YOUR GOAL: Would you transcribe each entry precisely as it stands, setting aside any images?

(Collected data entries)

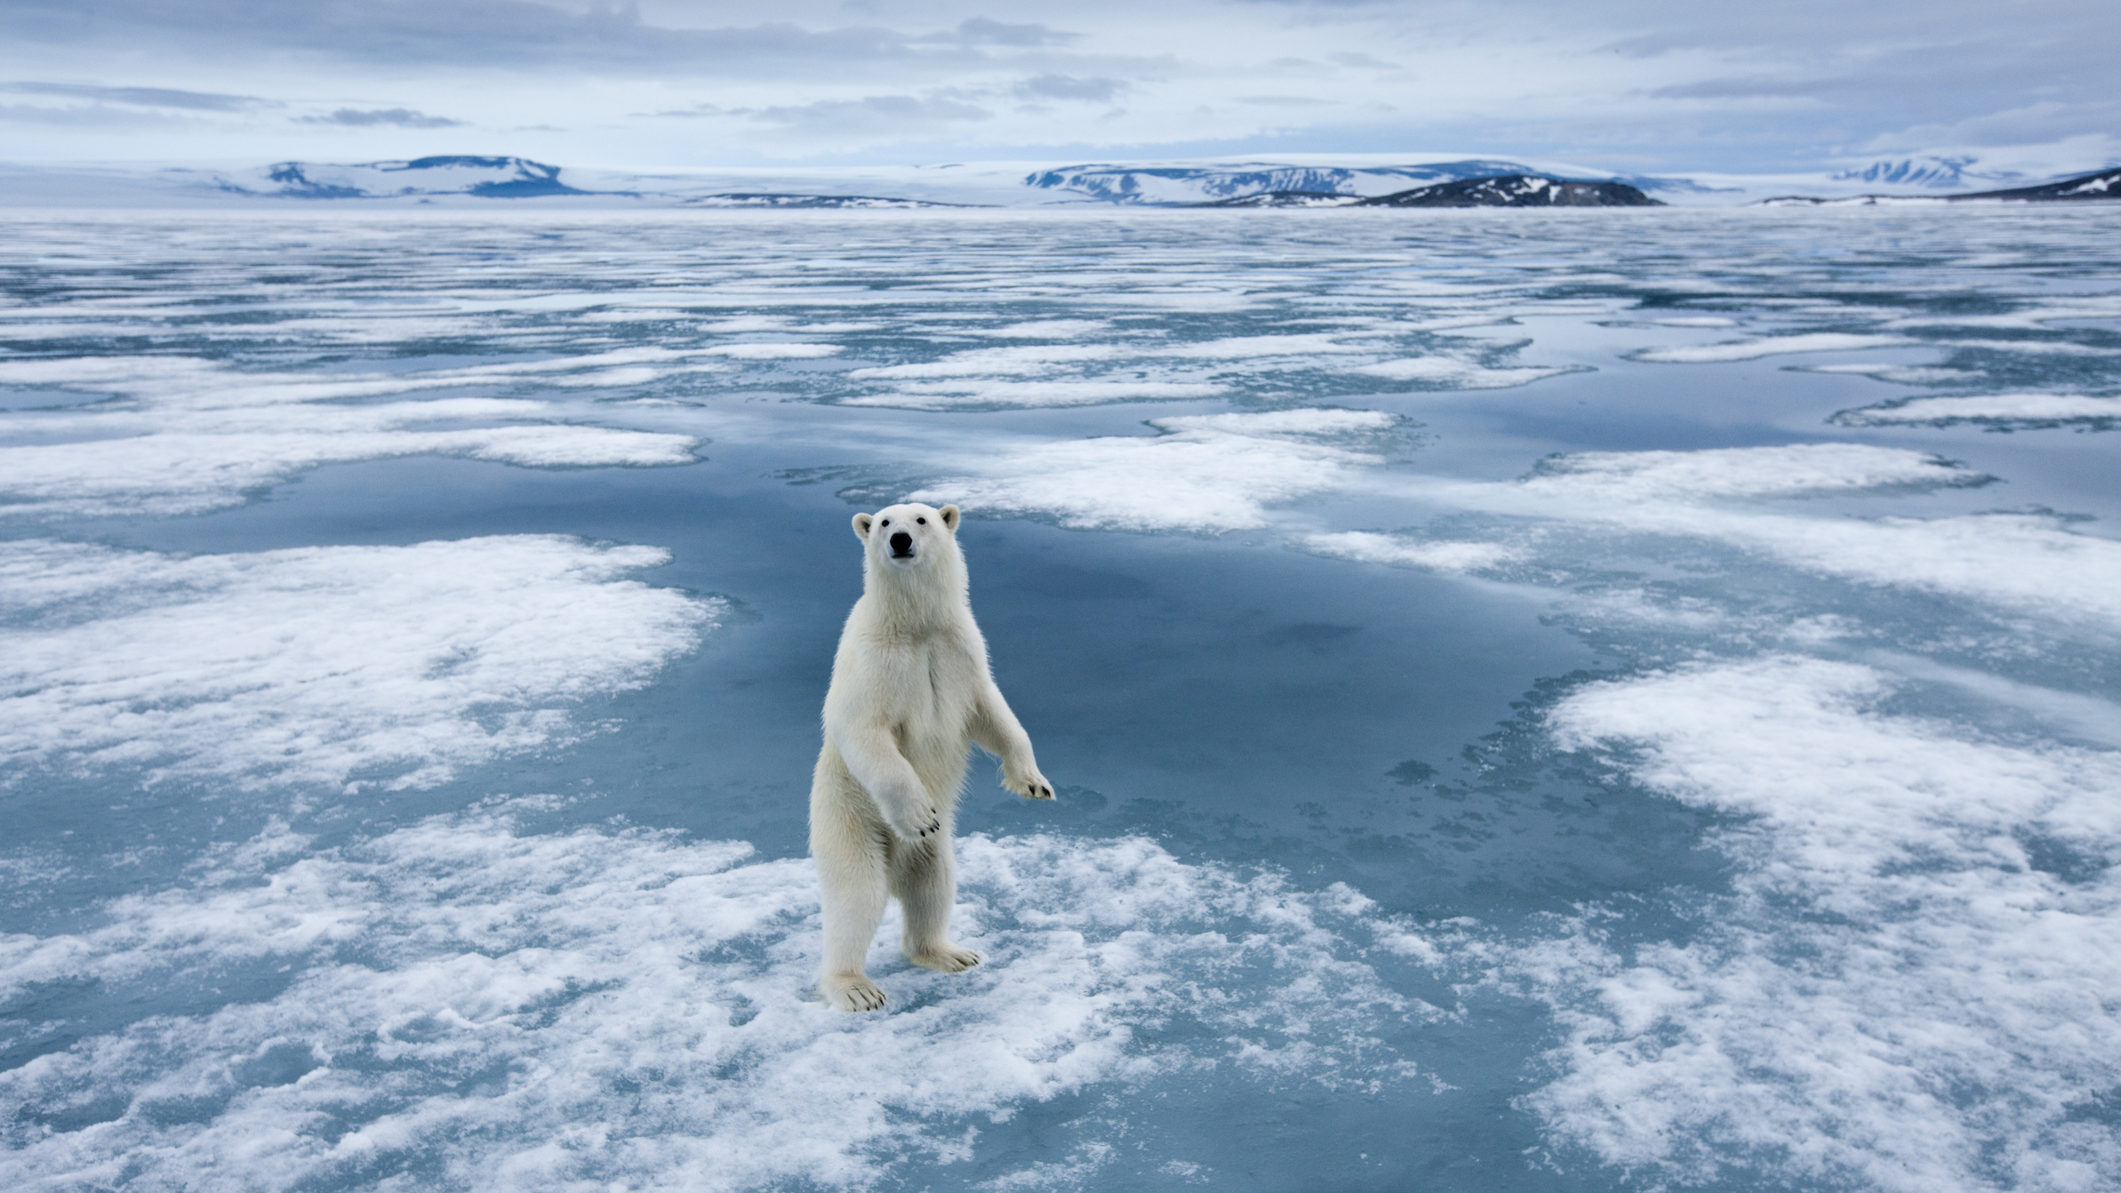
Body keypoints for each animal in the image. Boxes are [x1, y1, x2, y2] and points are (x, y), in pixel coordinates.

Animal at [810, 496, 1052, 1006]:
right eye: (884, 521)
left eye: (921, 519)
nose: (901, 540)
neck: (915, 628)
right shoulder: (873, 661)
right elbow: (863, 730)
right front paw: (921, 814)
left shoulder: (961, 650)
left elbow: (993, 713)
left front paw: (1033, 782)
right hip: (849, 816)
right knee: (857, 896)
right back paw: (854, 988)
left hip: (931, 855)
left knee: (933, 886)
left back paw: (949, 953)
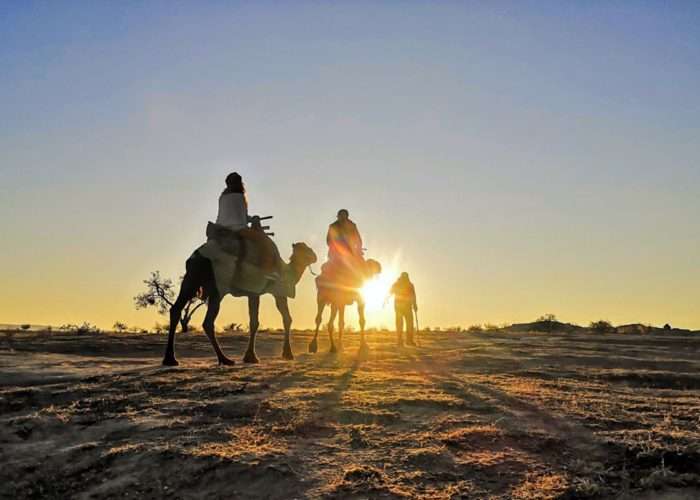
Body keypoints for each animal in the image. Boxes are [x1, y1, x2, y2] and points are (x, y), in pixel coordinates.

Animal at [161, 243, 318, 368]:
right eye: (307, 250)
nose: (315, 257)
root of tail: (196, 257)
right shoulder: (271, 290)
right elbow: (281, 319)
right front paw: (285, 354)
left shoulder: (255, 292)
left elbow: (258, 320)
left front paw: (252, 356)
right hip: (217, 285)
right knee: (208, 321)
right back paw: (224, 359)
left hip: (191, 279)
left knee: (176, 309)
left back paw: (170, 359)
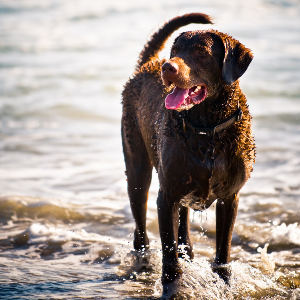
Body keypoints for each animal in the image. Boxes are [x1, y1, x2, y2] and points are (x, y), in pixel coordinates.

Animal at [121, 12, 255, 286]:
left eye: (201, 52)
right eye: (175, 51)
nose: (168, 67)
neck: (208, 132)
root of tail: (148, 63)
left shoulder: (230, 198)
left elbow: (223, 250)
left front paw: (225, 281)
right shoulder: (166, 196)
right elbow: (168, 250)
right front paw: (172, 285)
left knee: (182, 225)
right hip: (138, 171)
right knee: (141, 231)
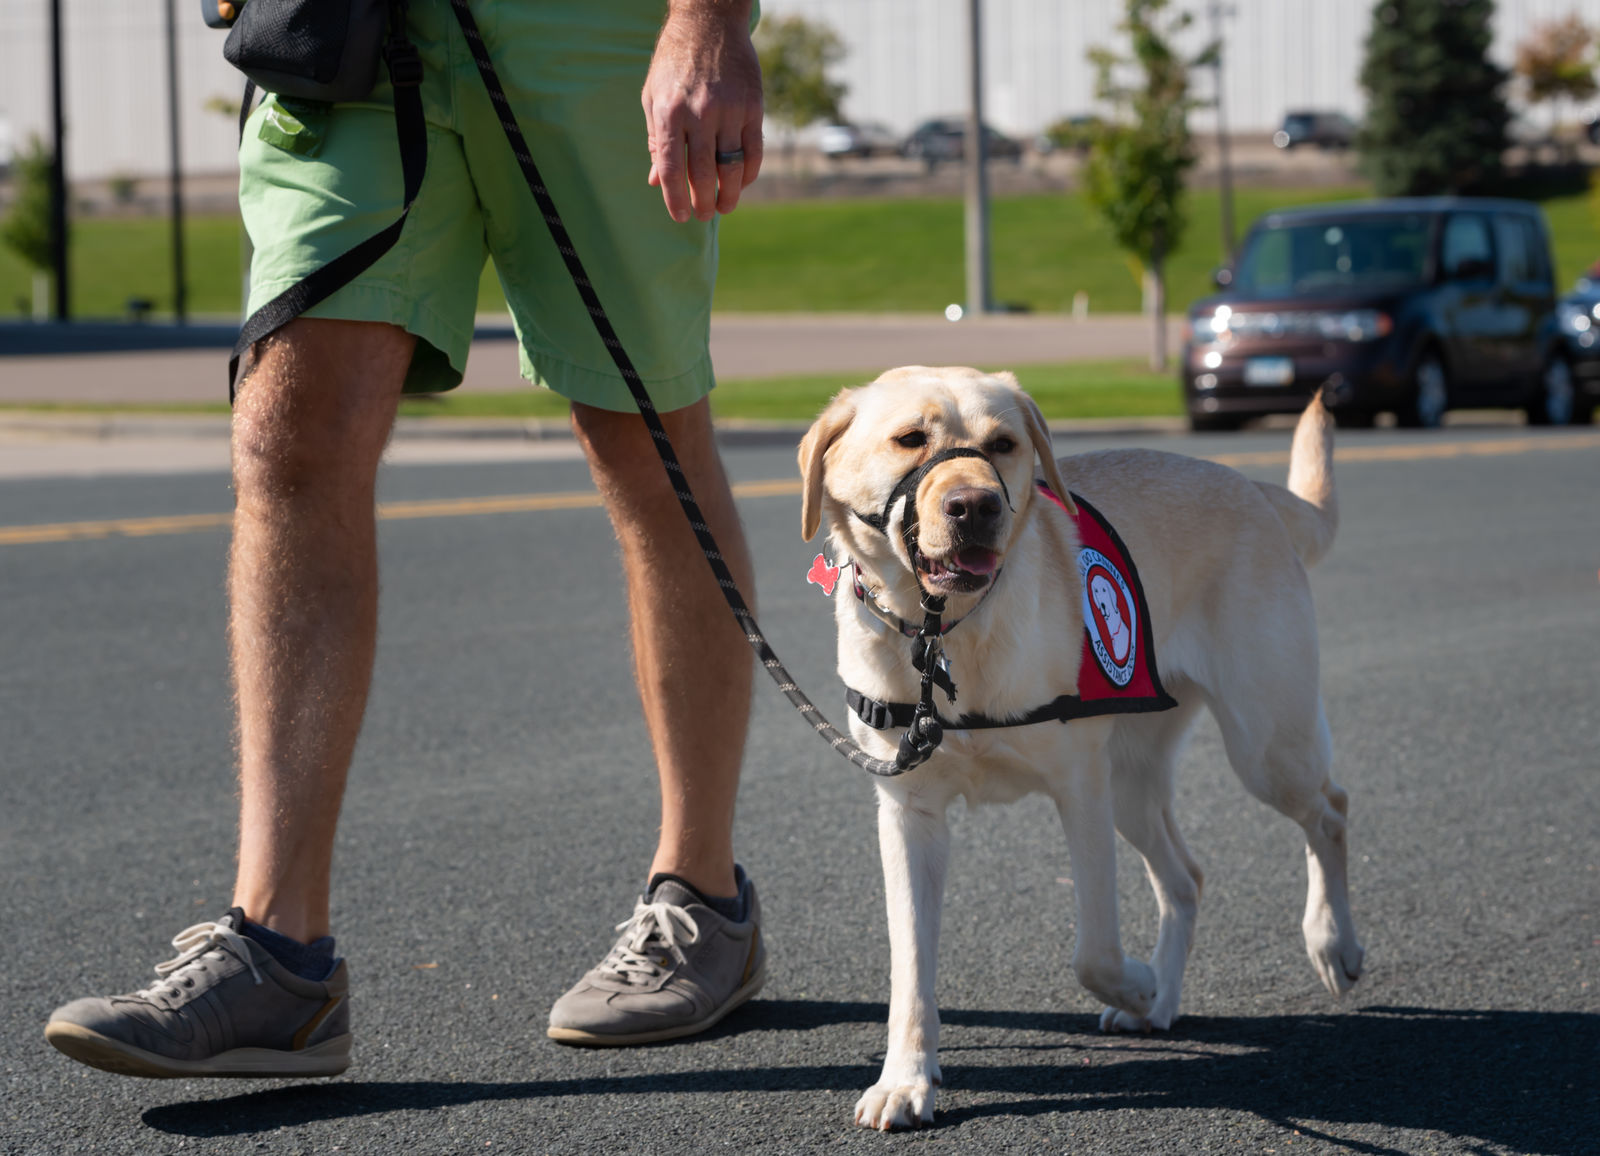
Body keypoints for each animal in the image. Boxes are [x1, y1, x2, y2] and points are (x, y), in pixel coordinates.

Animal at [796, 366, 1363, 1127]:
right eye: (910, 439)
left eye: (1004, 444)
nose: (976, 506)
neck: (948, 636)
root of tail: (1250, 486)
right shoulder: (909, 814)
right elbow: (910, 968)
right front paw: (905, 1080)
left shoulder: (1080, 789)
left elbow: (1093, 951)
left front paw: (1136, 981)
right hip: (1134, 783)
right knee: (1187, 877)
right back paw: (1165, 1001)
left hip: (1264, 742)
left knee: (1329, 809)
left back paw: (1331, 944)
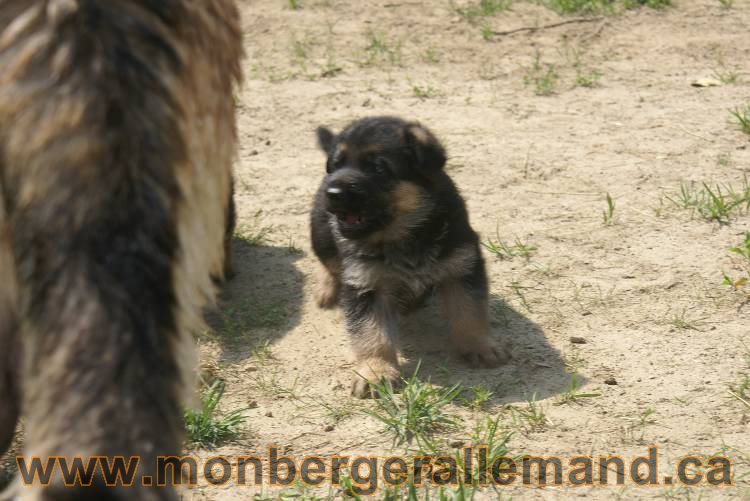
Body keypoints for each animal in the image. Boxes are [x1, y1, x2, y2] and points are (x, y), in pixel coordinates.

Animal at [310, 115, 512, 396]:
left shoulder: (462, 266)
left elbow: (471, 312)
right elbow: (371, 333)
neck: (405, 235)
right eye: (335, 165)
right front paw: (376, 371)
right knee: (328, 262)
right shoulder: (365, 284)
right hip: (321, 236)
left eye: (377, 168)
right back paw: (326, 288)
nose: (333, 193)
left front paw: (480, 345)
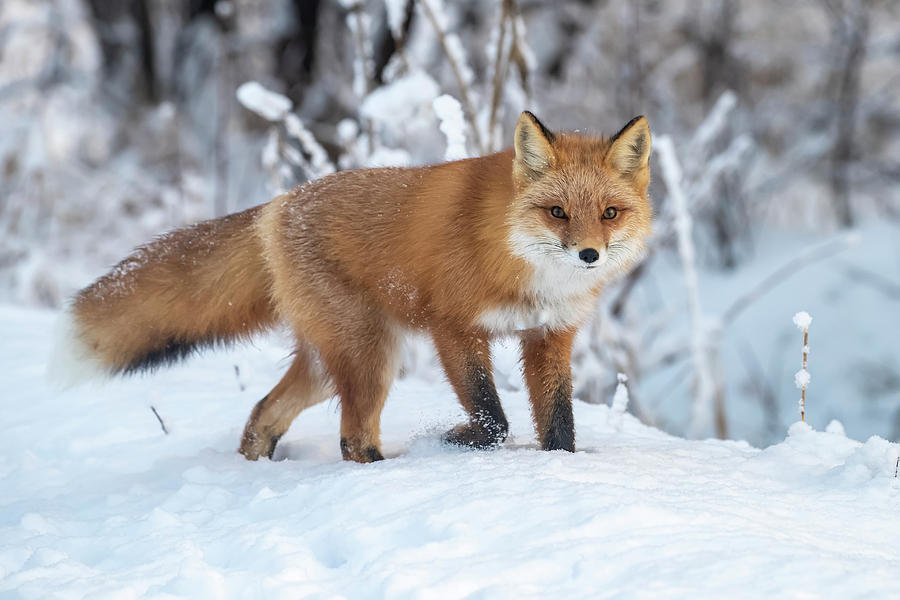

OUTPUT BELOW:
Body keypoints for each animal in the image. Boxes are [x1, y1, x2, y2] and points are (x, y), in pixel coordinates.

Animal at [810, 496, 1052, 1006]:
right eye: (884, 521)
left eye: (921, 519)
nose: (901, 540)
neck: (915, 628)
right shoulder: (873, 661)
right elbow: (863, 730)
right front paw: (921, 814)
left shoulder: (961, 650)
left elbow: (993, 713)
left front paw: (1033, 782)
right hip: (849, 816)
right knee: (857, 896)
right back paw: (854, 988)
left hip: (931, 855)
left knee: (933, 886)
left back paw: (949, 953)
Body keypoints for each animal in the image. Boxes are [x1, y1, x2, y2] and points are (x, y), in pixel coordinates.

Animal at [161, 243, 318, 368]:
right eye: (307, 250)
nose: (315, 257)
root of tail: (196, 257)
right shoulder: (271, 290)
right elbow: (281, 319)
right front paw: (285, 354)
left shoulder: (255, 292)
left elbow: (258, 320)
left front paw: (252, 356)
right hip: (217, 285)
right knee: (208, 321)
right back paw: (224, 359)
left hip: (191, 279)
left knee: (176, 309)
left back paw: (170, 359)
Body keypoints for each animal in the image. Boxes are [x1, y1, x2, y2] and points are (x, y), in pixel coordinates.

Animal at [121, 12, 255, 286]:
left eye: (201, 52)
right eye: (175, 51)
nose: (168, 67)
neck: (208, 132)
root of tail: (148, 63)
left shoulder: (230, 198)
left elbow: (223, 250)
left front paw: (225, 281)
right shoulder: (166, 196)
right elbow: (168, 250)
right front paw: (172, 285)
left knee: (182, 225)
right hip: (138, 171)
right knee: (141, 231)
Body keypoints for each animal in the image. Boxes are [x1, y1, x2, y2] and points are (x, y), in pixel coordinates.

Animal at [796, 366, 1363, 1127]:
right eye: (910, 439)
left eye: (1004, 444)
nose: (976, 506)
neck: (948, 636)
root of tail: (1250, 486)
right shoulder: (909, 814)
right elbow: (910, 968)
right front paw: (905, 1080)
left shoulder: (1080, 789)
left elbow: (1093, 951)
left front paw: (1136, 981)
right hip: (1134, 783)
right knee: (1187, 877)
right back paw: (1165, 1001)
left hip: (1264, 742)
left knee: (1329, 809)
left back paw: (1331, 944)
Body keypoints for each animal in the image. Boxes are [x1, y1, x2, y2] and points are (x, y), in pixel coordinates.

Animal at [310, 115, 512, 396]:
left shoulder: (462, 266)
left elbow: (471, 312)
right elbow: (371, 333)
neck: (405, 235)
right eye: (335, 165)
right front paw: (376, 371)
right knee: (328, 262)
right shoulder: (365, 284)
right hip: (321, 236)
left eye: (377, 168)
right back paw: (326, 288)
nose: (333, 193)
left front paw: (480, 345)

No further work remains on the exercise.